Picture

Hi, I'm FAF-141.

“Deadlines just aren't real to me until I'm staring one in the face.” ― Rick Riordan, The Lightning Thief

Patriotic Missile Failure

Nowadays Computer Science is a primary source of innovation in all fields and areas of expertise. We so hardly relay on computer’s calculation power that we even forget that it’s limited. We have to be aware of the weak points of architectures we are building especially when we are dealing with human lives. Let’s take a concrete example and walk you throw to show how could a single bug in software architecture cause dozens of deaths.

Patriotic Missile Failure

Alt text

On February 25, 1991, during the Gulf War, an American Patriot Missile battery in Dharan, Saudi Arabia, failed to track and intercept an incoming Iraqi Scud missile. Missile struck an American Army barracks, killing 28 solders and injuring around 100 other people. In order to understand how could it happened at that day, and not the day before or a month before we have to take a closer look on what was so unusual in that specific day? The answer is: “The battery was active for more than 100 hours”. Two weeks before the accident acquired Saudi Arabia reported to the defense department that the system was losing time and it should not be leaved on for a long time, but they haven’t mentioned what do they mean by saying “long time”. It turns out that internal clock of the system was multiplied by 1/10 to produce time since boot of the system. What’s so special about this number?

Data storing error

Any computer is storing data in registers and they are of specific size.

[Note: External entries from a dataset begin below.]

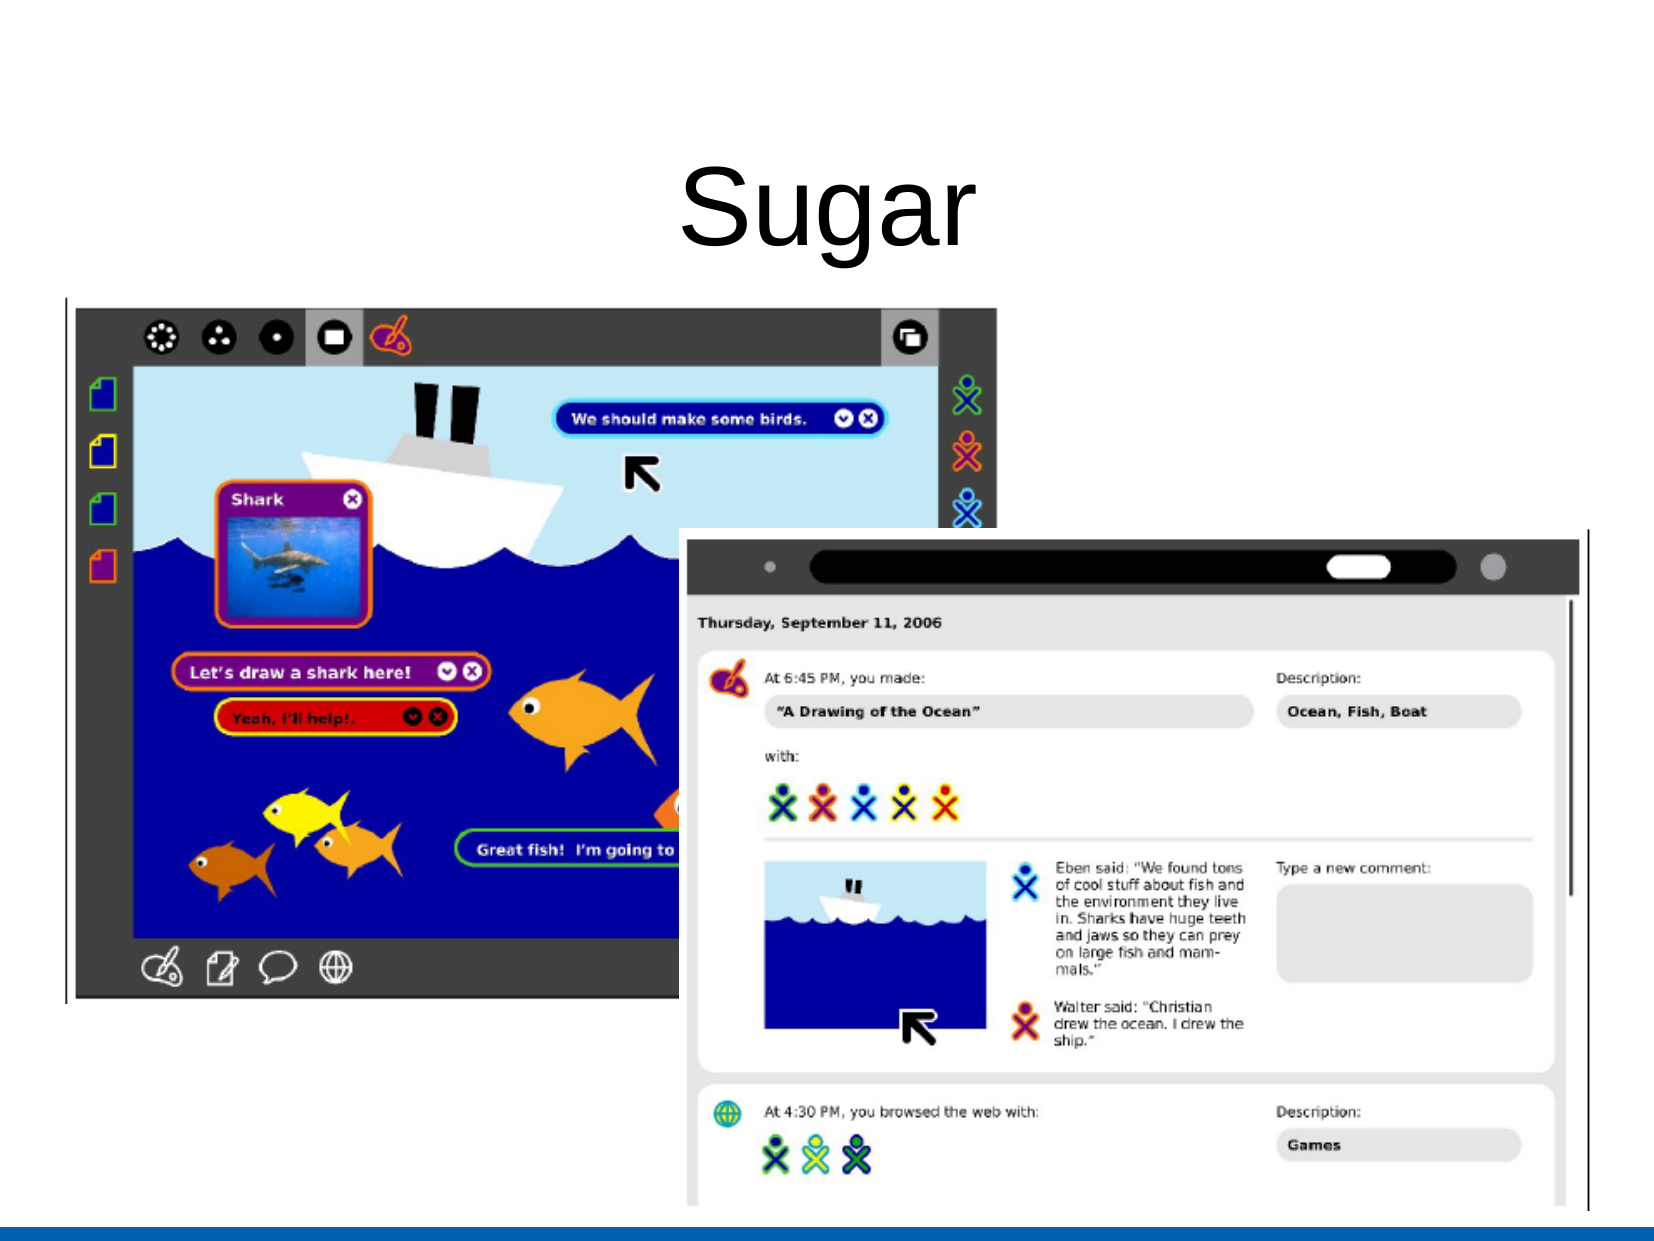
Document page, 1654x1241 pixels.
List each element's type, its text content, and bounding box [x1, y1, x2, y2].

picture [64, 293, 1591, 1211]
title Sugar [121, 102, 1534, 310]
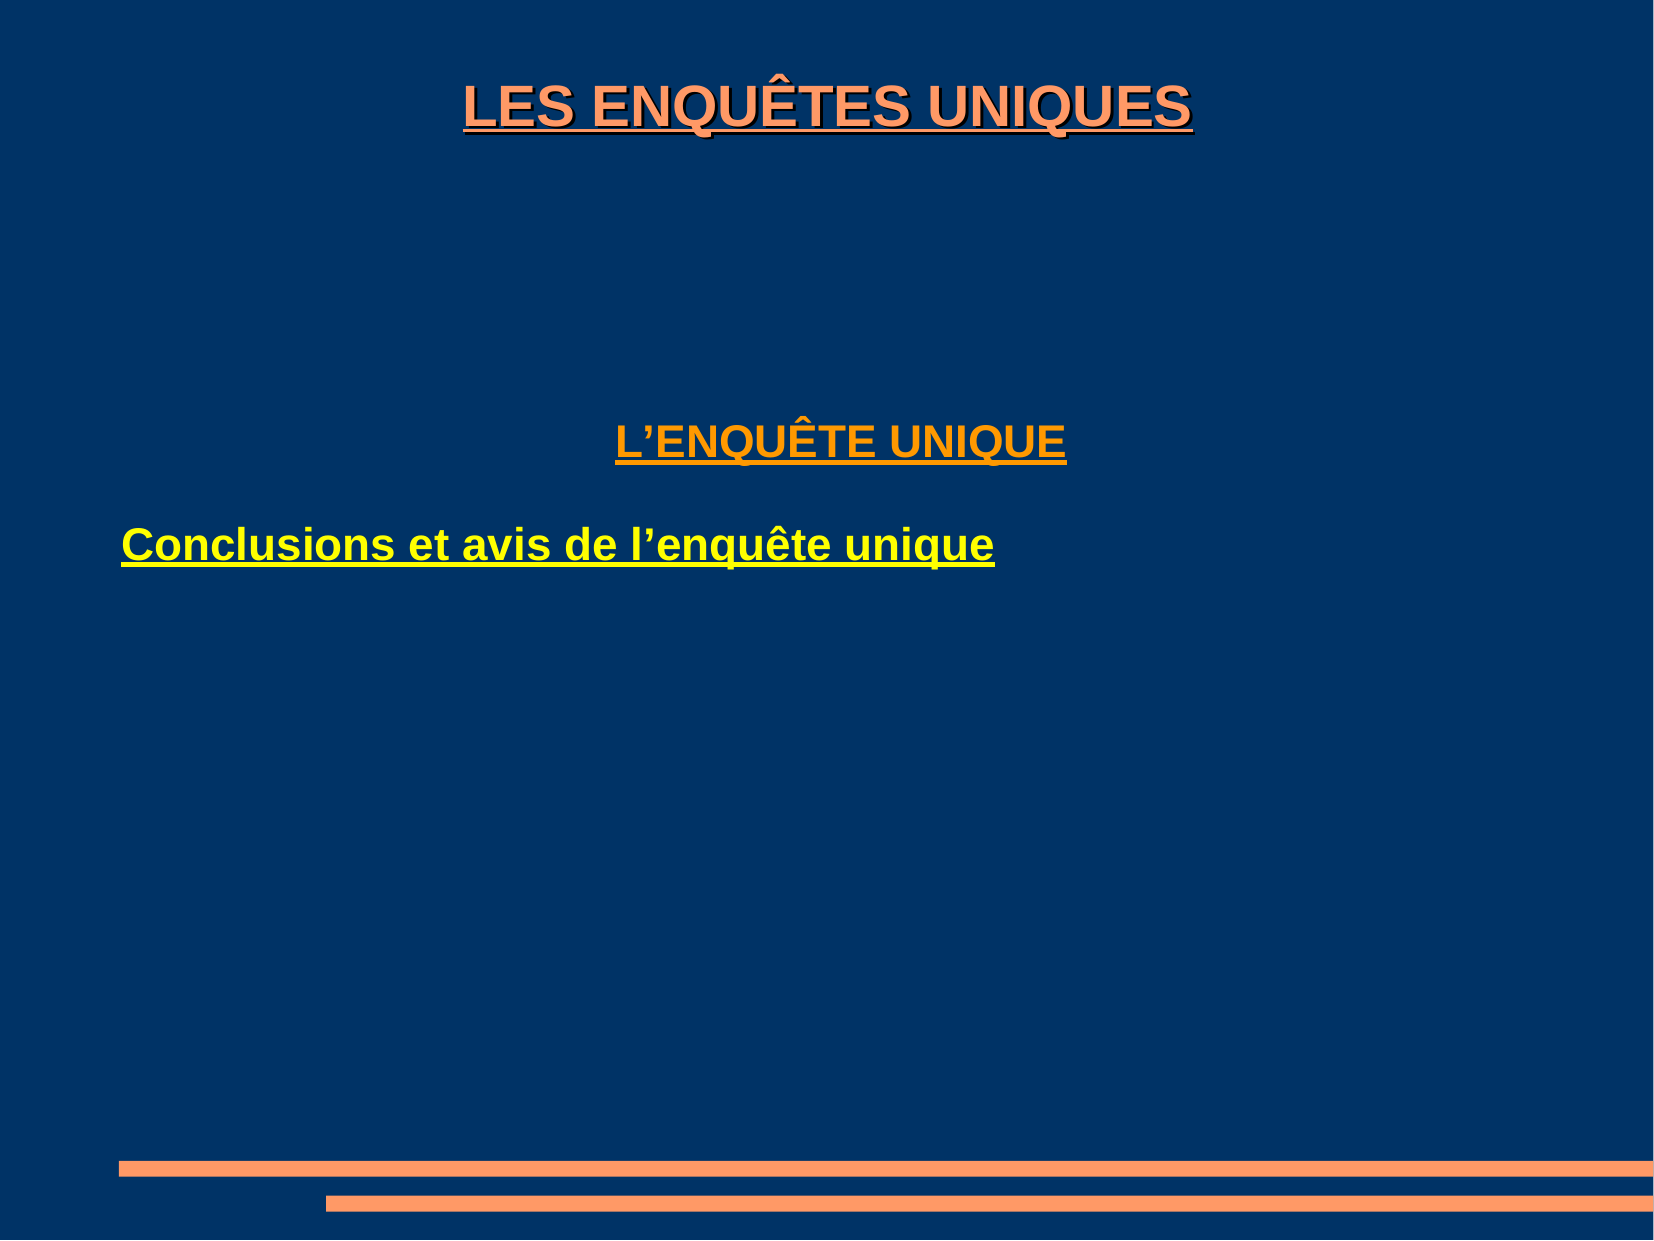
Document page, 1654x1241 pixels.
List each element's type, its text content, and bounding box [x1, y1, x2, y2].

title LES ENQUÊTES UNIQUES [121, 46, 1534, 166]
subtitle L’ENQUÊTE UNIQUE Conclusions et avis de l’enquête unique [121, 201, 1561, 1143]
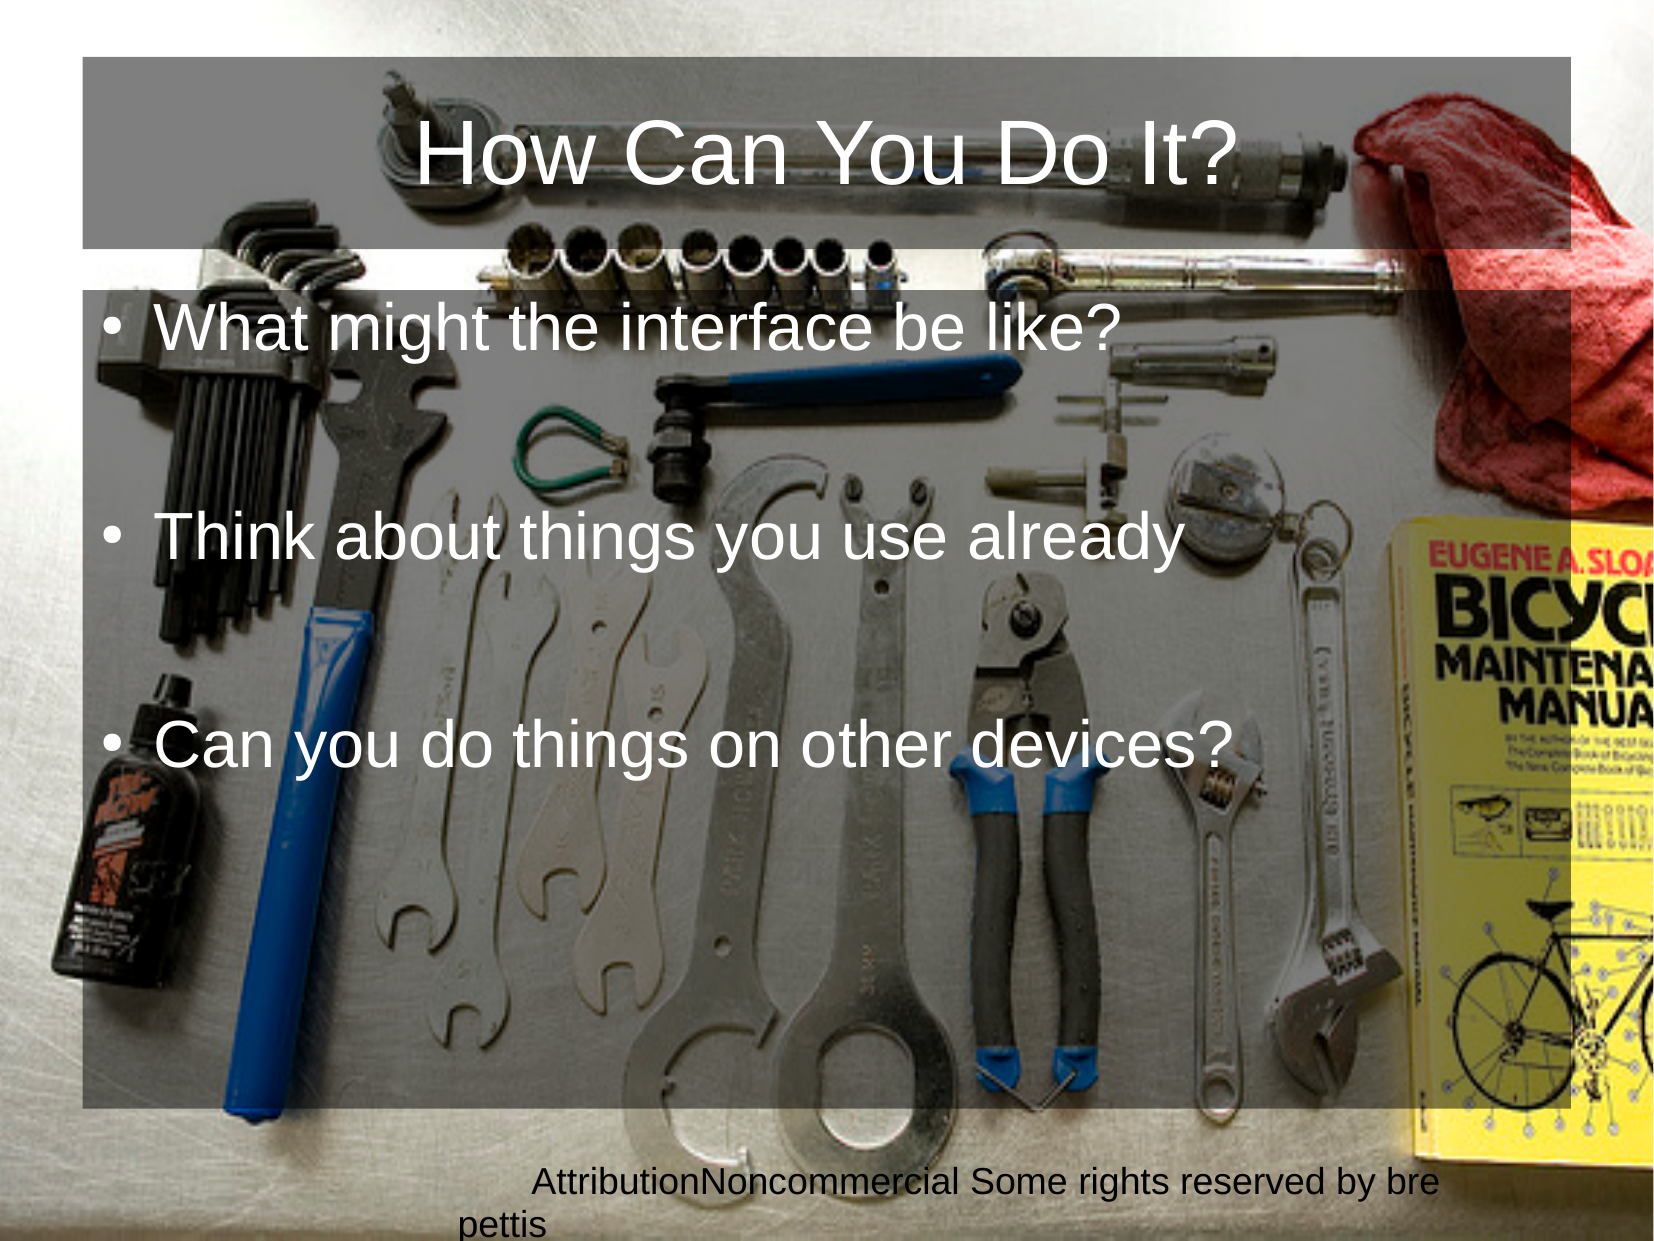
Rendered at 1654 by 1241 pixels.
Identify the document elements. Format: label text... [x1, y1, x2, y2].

picture [463, 1219, 473, 1235]
text_box AttributionNoncommercial Some rights reserved by bre pettis [442, 1153, 1555, 1211]
list What might the interface be like? Think about things you use already Can you do things on other devices? [82, 290, 1571, 1109]
picture [0, 0, 1654, 1241]
title How Can You Do It? [82, 56, 1571, 250]
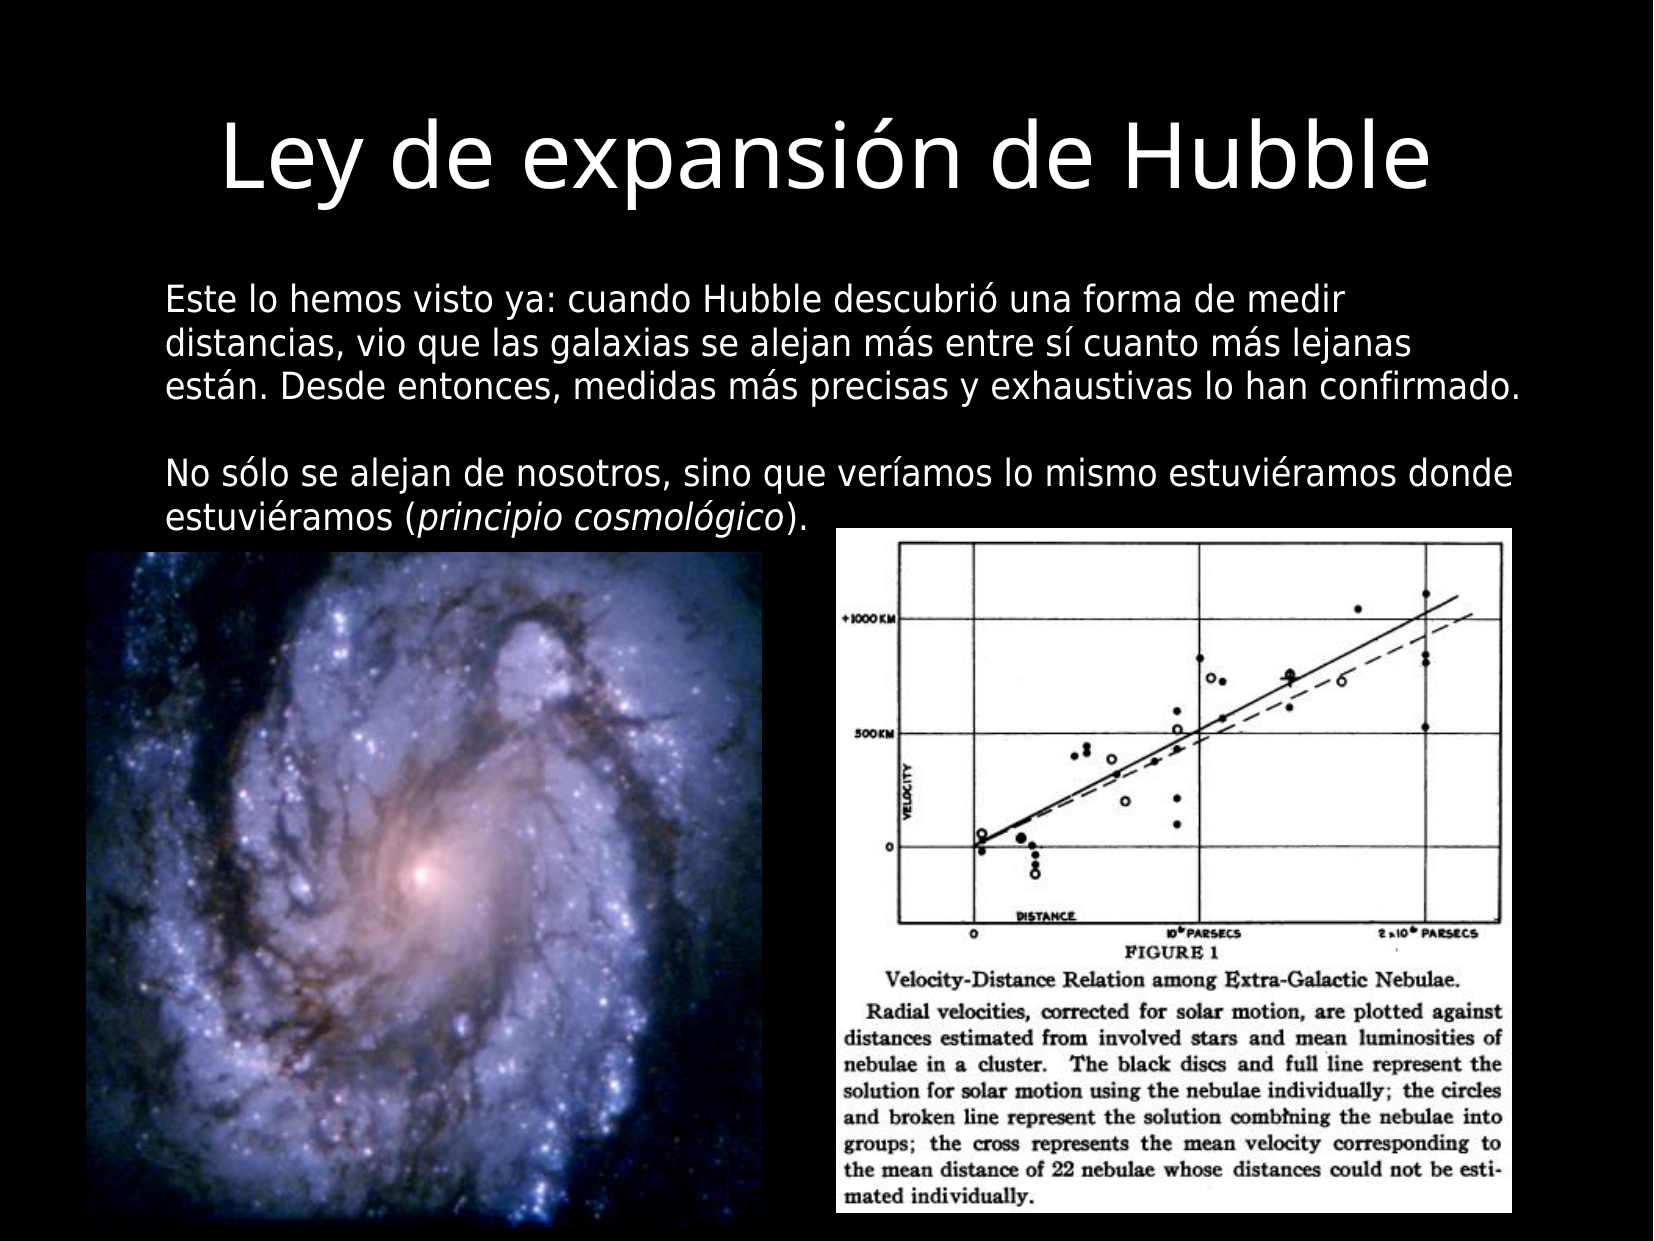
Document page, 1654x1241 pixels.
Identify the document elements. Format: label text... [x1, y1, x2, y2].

picture [86, 552, 762, 1228]
text_box Este lo hemos visto ya: cuando Hubble descubrió una forma de medir distancias, vio que las galaxias se alejan más entre sí cuanto más lejanas están. Desde entonces, medidas más precisas y exhaustivas lo han confirmado. No sólo se alejan de nosotros, sino que veríamos lo mismo estuviéramos donde estuviéramos (principio cosmológico). [150, 270, 1538, 547]
picture [836, 547, 1512, 1213]
title Ley de expansión de Hubble [82, 56, 1571, 250]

Binary expansion of some numbers can’t be stored exactly in any system even nowadays. Let’s remember from math what is the value of 1/3. It is: 0.333333333… and so on it goes forever. Coming back to our number 1/10 it’s binary expansion is: 0.0001100110011… and also so on it goes forever. Thus, as our storing data registers are of limited amount of digits it can handle that means the number can’t be stored exactly and it will always have an error depending on the length of register we will use. In Patriot Missile battery system was used 24 bit fixed point registers and in which 1/10 would look like this: 0.00011001100110011001100 introducing an error of 0.0000000000000000000000011001100… in binary or about 0.000000095 decimal. For 100 hours of work we would have an error of: 100x60x60x10x0.000000095=0.34 s.

Principle of work

Patriotic battery was a system build to intercept incoming Scuds by predicting it’s new location and firing it’s own missile to intercept enemy’s one. The system is using highly precise calculations meaning that any error is inadmissible. Thus, as we’ve seen in previous chapter data conversion and storing is a really important concept which should have been covered by software engineers.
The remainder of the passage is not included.